## Assignment
Begin at the line below that has "soap bottle: none [552,70,608,137]" and stop after the line that has "magazine: present [120,240,209,287]". Please restate only those lines, word for word.

## Data extract
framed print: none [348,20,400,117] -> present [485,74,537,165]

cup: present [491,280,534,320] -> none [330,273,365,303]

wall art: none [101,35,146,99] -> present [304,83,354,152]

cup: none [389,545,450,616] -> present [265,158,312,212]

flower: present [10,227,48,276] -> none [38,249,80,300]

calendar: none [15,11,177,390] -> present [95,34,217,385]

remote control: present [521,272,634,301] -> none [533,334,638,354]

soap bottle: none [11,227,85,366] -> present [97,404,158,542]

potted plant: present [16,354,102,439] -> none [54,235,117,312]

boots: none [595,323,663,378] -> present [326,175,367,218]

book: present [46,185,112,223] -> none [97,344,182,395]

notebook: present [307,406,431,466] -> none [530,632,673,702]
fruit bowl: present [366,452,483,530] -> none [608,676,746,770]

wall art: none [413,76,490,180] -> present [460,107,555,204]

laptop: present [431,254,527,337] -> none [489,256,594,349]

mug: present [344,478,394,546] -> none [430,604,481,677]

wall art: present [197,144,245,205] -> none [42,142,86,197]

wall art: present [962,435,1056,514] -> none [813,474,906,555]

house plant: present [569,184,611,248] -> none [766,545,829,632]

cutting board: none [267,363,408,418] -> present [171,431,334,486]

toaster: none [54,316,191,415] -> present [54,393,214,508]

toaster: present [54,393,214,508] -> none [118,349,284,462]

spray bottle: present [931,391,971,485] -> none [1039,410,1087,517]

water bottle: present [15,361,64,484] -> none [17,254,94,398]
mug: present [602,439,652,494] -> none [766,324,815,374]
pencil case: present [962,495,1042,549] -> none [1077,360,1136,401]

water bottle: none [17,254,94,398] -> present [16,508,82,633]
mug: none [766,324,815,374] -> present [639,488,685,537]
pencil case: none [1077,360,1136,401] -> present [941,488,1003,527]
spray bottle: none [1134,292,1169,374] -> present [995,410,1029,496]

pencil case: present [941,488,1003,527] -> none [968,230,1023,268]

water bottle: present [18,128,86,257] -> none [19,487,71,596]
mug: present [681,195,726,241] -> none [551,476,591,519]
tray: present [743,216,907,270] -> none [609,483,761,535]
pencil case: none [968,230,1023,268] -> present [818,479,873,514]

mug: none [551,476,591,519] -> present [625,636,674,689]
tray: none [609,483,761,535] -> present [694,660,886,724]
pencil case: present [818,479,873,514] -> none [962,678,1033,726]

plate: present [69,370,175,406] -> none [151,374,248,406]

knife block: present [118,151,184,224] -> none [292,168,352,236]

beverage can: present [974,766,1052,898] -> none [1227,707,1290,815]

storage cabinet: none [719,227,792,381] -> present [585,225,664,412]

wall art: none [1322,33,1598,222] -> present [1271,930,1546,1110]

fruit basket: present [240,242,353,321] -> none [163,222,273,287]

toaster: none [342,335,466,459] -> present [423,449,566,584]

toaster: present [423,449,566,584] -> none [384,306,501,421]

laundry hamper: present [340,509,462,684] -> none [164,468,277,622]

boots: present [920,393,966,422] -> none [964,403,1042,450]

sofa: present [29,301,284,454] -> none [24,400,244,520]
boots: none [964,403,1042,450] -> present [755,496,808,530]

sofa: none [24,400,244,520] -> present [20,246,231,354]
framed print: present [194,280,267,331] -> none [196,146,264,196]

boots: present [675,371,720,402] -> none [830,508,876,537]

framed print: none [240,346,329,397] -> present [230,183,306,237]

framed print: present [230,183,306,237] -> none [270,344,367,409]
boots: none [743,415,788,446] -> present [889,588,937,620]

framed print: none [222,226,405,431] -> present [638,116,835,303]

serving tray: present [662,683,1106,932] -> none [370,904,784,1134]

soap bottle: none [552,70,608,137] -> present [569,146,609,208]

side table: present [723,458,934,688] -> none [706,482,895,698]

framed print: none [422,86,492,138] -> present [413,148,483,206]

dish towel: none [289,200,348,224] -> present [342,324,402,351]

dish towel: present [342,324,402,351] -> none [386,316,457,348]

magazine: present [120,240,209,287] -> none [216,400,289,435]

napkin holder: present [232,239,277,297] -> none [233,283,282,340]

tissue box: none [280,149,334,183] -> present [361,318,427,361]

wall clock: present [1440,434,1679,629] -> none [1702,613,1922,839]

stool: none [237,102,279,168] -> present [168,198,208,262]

## Answer to the exercise
soap bottle: none [552,70,608,137] -> present [569,146,609,208]

side table: present [723,458,934,688] -> none [706,482,895,698]

framed print: none [422,86,492,138] -> present [413,148,483,206]

dish towel: none [289,200,348,224] -> present [342,324,402,351]

dish towel: present [342,324,402,351] -> none [386,316,457,348]

magazine: present [120,240,209,287] -> none [216,400,289,435]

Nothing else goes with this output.